California Transcribers and Educators of the Visually Handicapped was founded in 1959. In that year we joined our skills, our knowledge and experience, our imagination and commitment to meet the challenges brought about by the overcrowding of the schools for the blind. It was not easy. We faced many obstacles, but we did it. We found ways to meet the educational needs of blind children integrated in large numbers into the public schools. We did it without enough teachers, without enough transcribers, without enough Braille writers, without today's technology. We did it because we knew it was needed and because we knew it was right. We did it without fanfare and without the need for recognition or acclaim. We did it. We found ways to make it work.

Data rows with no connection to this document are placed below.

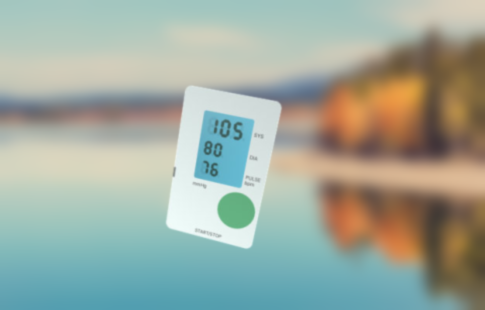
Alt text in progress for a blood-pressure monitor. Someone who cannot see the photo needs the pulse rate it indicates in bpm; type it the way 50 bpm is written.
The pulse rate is 76 bpm
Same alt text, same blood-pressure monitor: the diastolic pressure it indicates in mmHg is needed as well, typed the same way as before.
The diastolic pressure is 80 mmHg
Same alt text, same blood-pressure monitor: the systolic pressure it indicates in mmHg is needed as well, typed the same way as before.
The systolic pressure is 105 mmHg
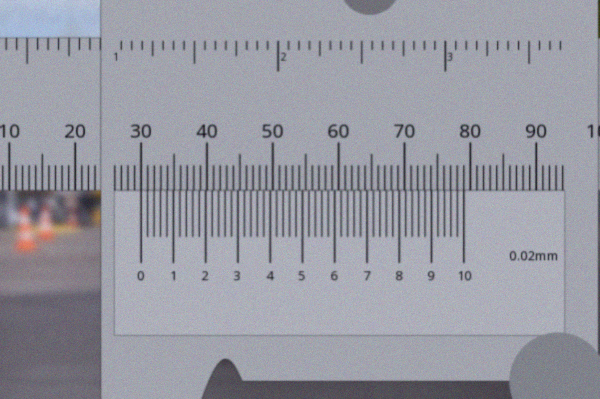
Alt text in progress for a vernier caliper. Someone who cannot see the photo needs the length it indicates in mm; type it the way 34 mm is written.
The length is 30.0 mm
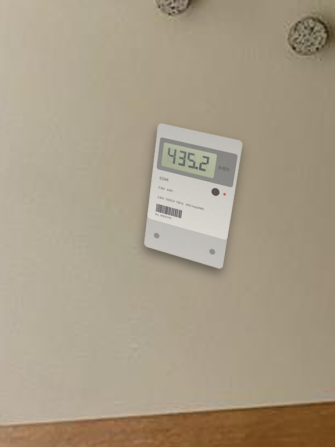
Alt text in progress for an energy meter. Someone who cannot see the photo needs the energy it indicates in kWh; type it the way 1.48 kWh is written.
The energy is 435.2 kWh
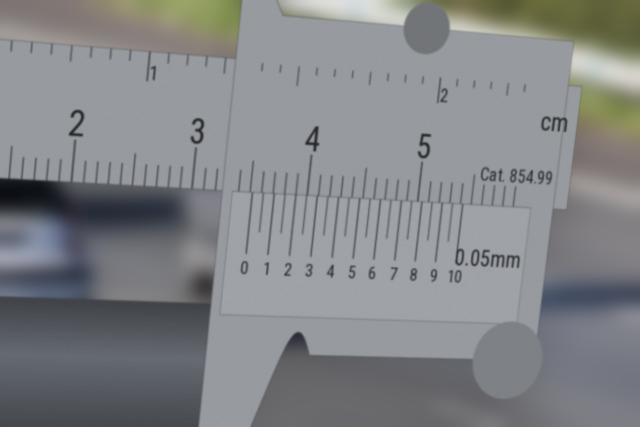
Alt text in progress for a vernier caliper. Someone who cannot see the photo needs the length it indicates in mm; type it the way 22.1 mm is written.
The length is 35.2 mm
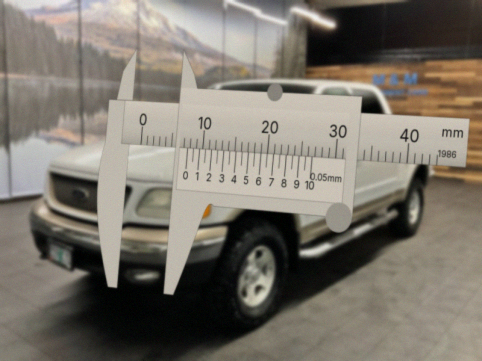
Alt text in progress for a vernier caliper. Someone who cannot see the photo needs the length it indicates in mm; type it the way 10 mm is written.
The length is 7.6 mm
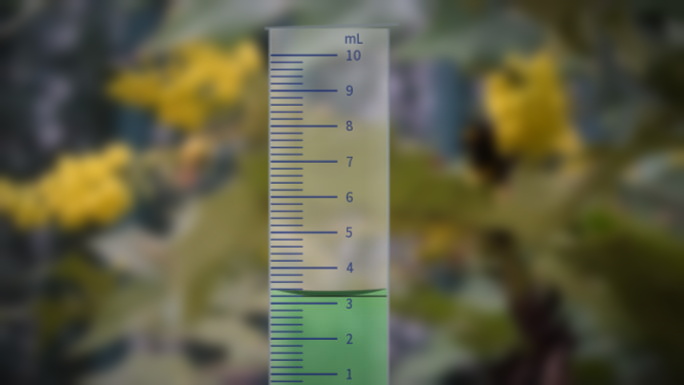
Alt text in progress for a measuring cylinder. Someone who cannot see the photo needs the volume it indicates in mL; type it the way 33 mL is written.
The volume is 3.2 mL
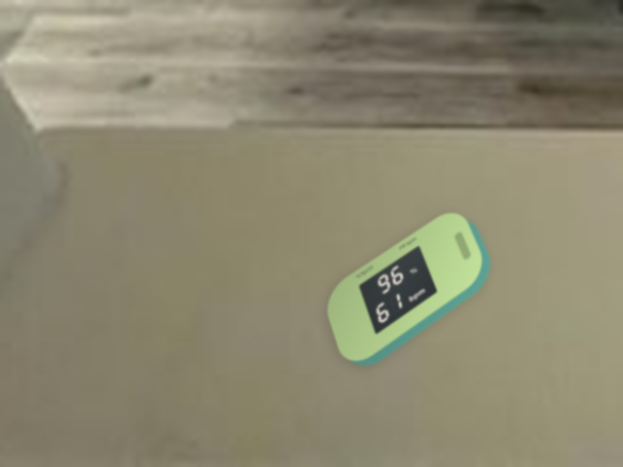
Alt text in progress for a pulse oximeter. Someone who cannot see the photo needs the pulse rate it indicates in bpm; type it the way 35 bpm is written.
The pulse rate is 61 bpm
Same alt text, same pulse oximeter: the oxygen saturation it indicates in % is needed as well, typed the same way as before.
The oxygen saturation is 96 %
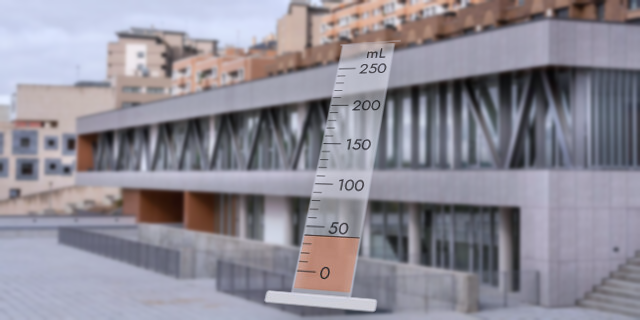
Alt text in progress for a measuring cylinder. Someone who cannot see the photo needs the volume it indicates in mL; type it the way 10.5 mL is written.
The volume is 40 mL
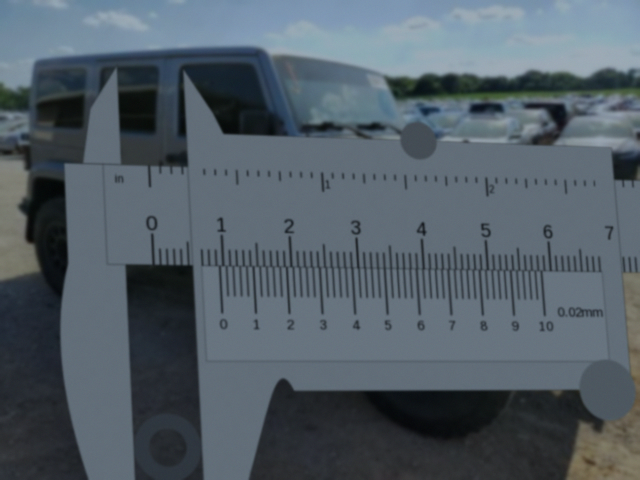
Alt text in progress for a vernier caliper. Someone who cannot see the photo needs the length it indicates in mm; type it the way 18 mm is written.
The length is 9.5 mm
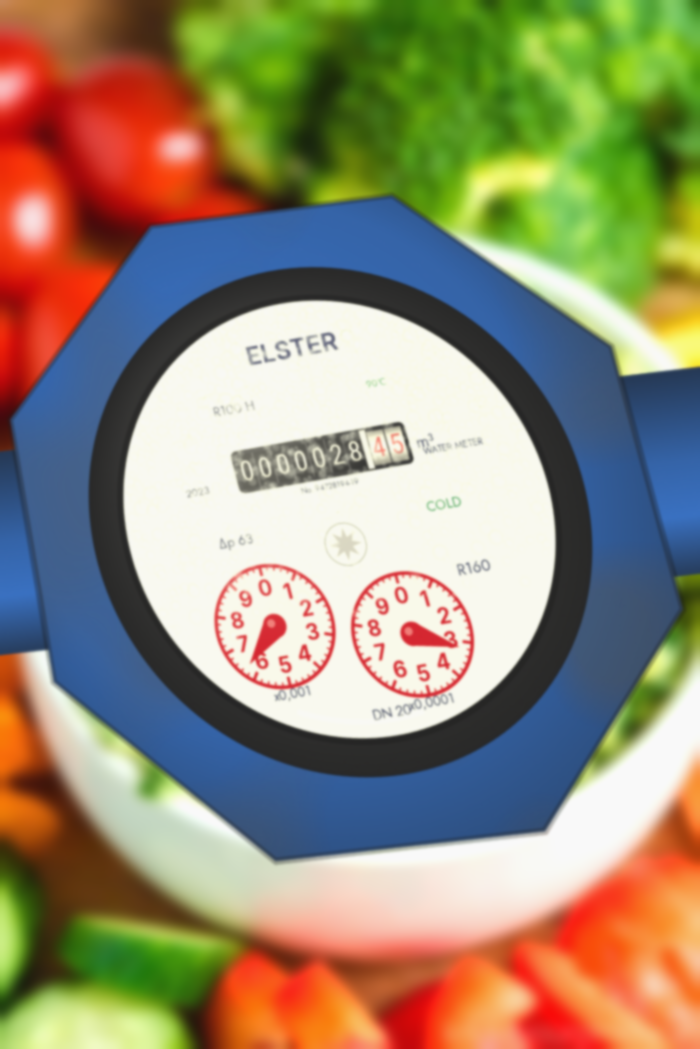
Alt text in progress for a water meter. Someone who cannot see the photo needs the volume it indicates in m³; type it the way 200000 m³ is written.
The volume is 28.4563 m³
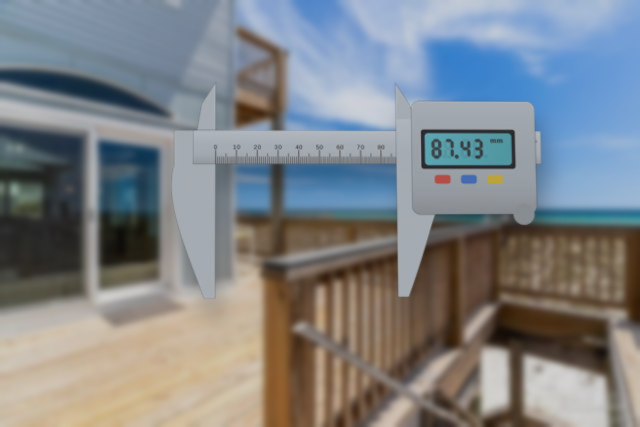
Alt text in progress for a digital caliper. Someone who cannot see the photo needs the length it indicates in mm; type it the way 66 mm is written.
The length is 87.43 mm
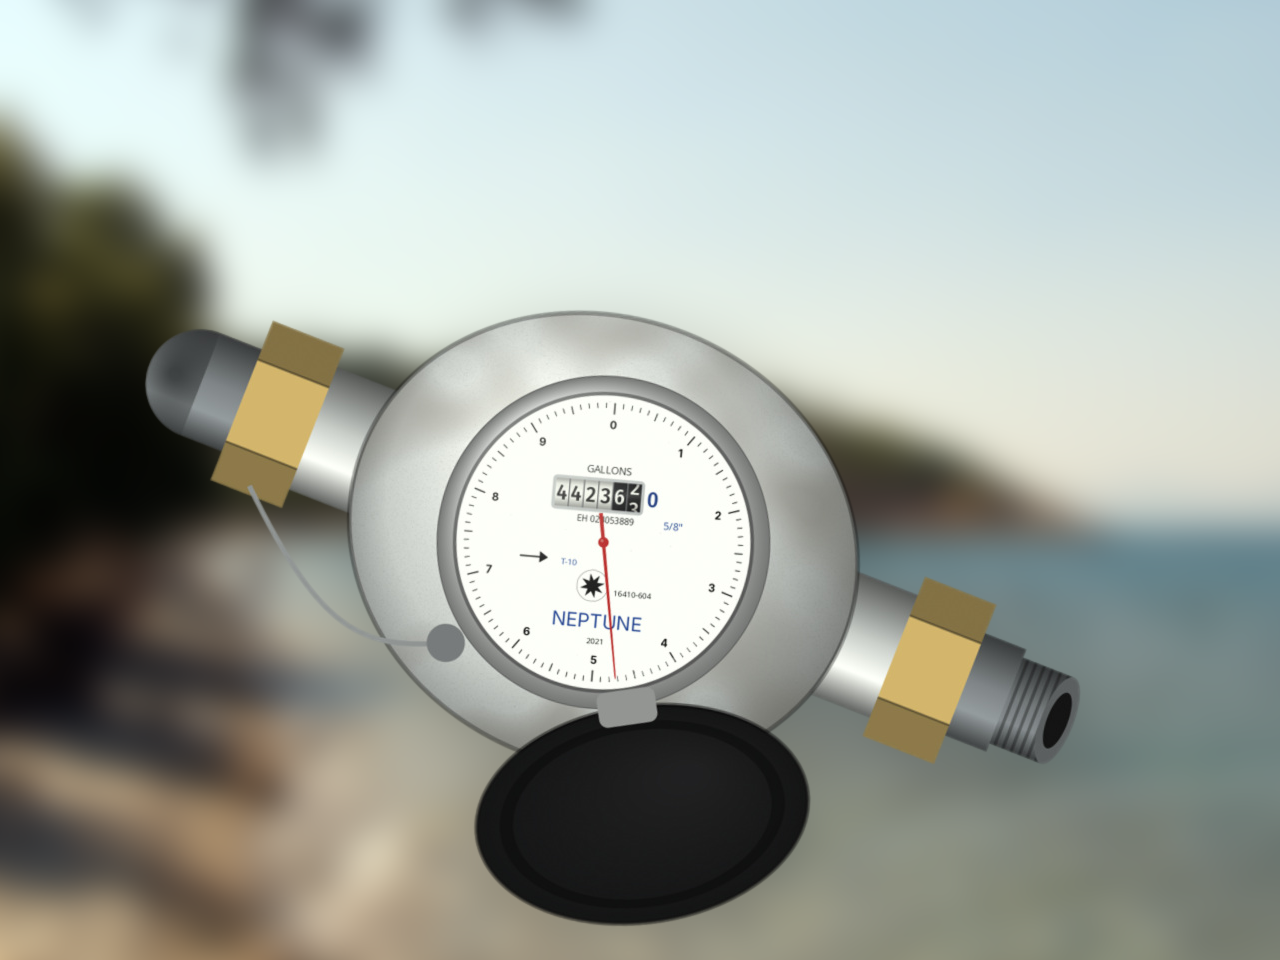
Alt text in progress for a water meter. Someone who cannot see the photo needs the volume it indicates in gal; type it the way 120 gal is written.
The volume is 4423624.7 gal
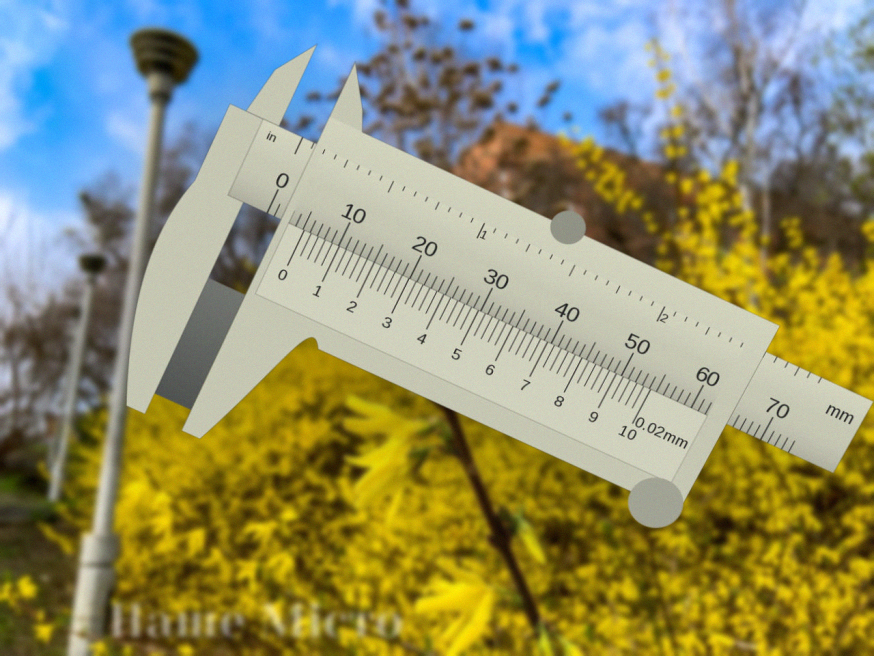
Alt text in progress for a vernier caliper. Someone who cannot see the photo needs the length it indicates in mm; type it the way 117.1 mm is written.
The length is 5.2 mm
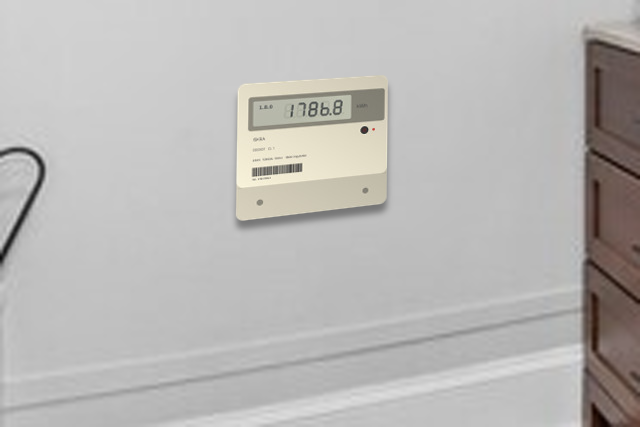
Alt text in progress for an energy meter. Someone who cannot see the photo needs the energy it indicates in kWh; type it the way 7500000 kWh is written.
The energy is 1786.8 kWh
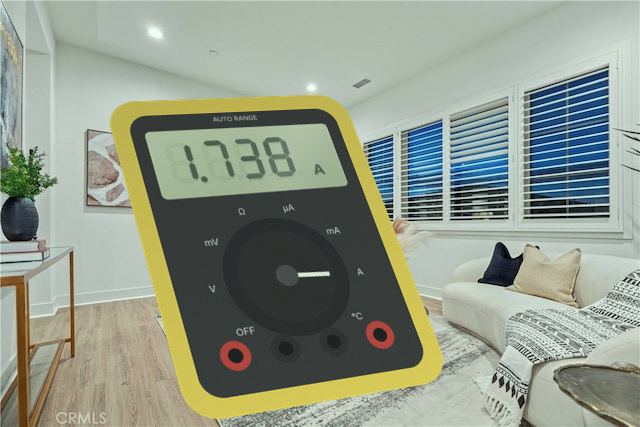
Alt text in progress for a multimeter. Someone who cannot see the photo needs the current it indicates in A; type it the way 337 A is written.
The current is 1.738 A
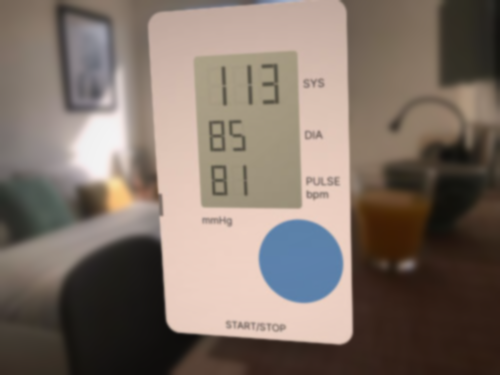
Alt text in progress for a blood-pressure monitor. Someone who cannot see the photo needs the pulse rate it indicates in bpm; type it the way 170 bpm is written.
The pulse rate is 81 bpm
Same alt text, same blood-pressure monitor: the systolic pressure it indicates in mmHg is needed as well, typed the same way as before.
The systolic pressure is 113 mmHg
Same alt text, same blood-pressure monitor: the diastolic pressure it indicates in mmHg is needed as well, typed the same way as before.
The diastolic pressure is 85 mmHg
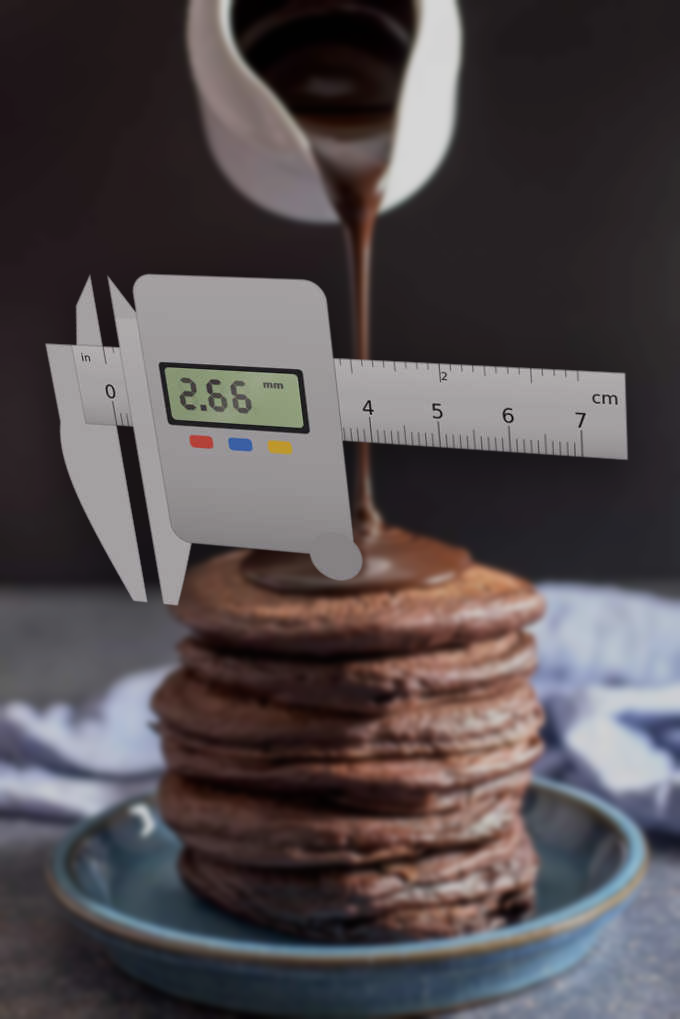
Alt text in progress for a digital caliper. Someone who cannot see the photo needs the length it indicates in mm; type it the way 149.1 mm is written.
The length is 2.66 mm
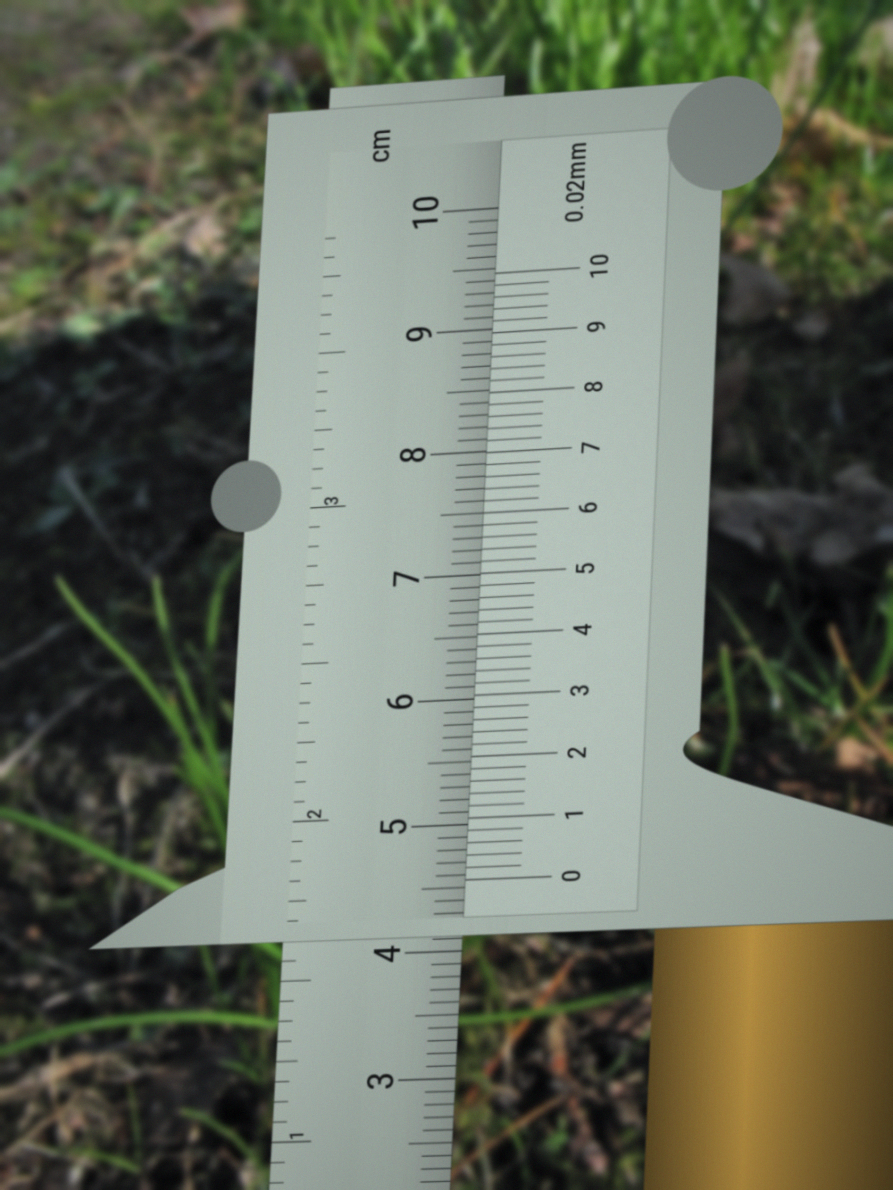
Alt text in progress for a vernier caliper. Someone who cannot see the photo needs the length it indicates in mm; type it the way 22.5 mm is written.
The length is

Today we face a new challenge. Only ten percent of blind children are learning to read and write Braille. To change this condition, to make a real difference will take concerted effort on the part of us all. It is a daunting task but no more so than the challenge CTEVH's founders faced fifty years ago.
This is why we have dedicated ourselves--transcribers, resource room and itinerant teachers, paraprofessionals, orientation and mobility specialists, rehabilitation counselors, counselor-teachers, school and agency administrators, librarians, parents, blind adults, and others--to give blind children the gift of literacy, the ability to read and write, and by so doing give them the opportunity to live normal, productive, integrated lives and the self-respect and dignity that come with full participation.
In the words of Leo Rosten: "The purpose of life is to...matter: to count, to stand for something, to have made some difference that you lived at all." CTEVH's founders made a difference and so have all who followed, including all of us in this room this evening. It is our history, it is our present-day responsibility, and it will be our legacy: "to be useful, to be responsible, to be honorable, to be compassionate...to matter: to count, to stand for something, to have made some difference."
Note: Dr. Ruby Ryles has provided data from her research that illustrate the dismaying decrease in Braille instruction between 1963 and 1993. Unfortunately we have little reason to hope that the pattern has changed in the years since 1993.
1963: 57 percent of students read Braille, 43 percent read print, and 1/10th of 1 percent (.012 percent) were nonreaders. 1973: 28 percent of students read Braille, 48 percent read print, and 20 percent were nonreaders.
1983: 15 percent of students read Braille, 32 percent read print, and 49 percent were nonreaders.
1993: 10 percent of students read Braille, 27 percent read print, 9 percent were auditory learners, 23 percent were pre-readers, and 31 percent were nonreaders.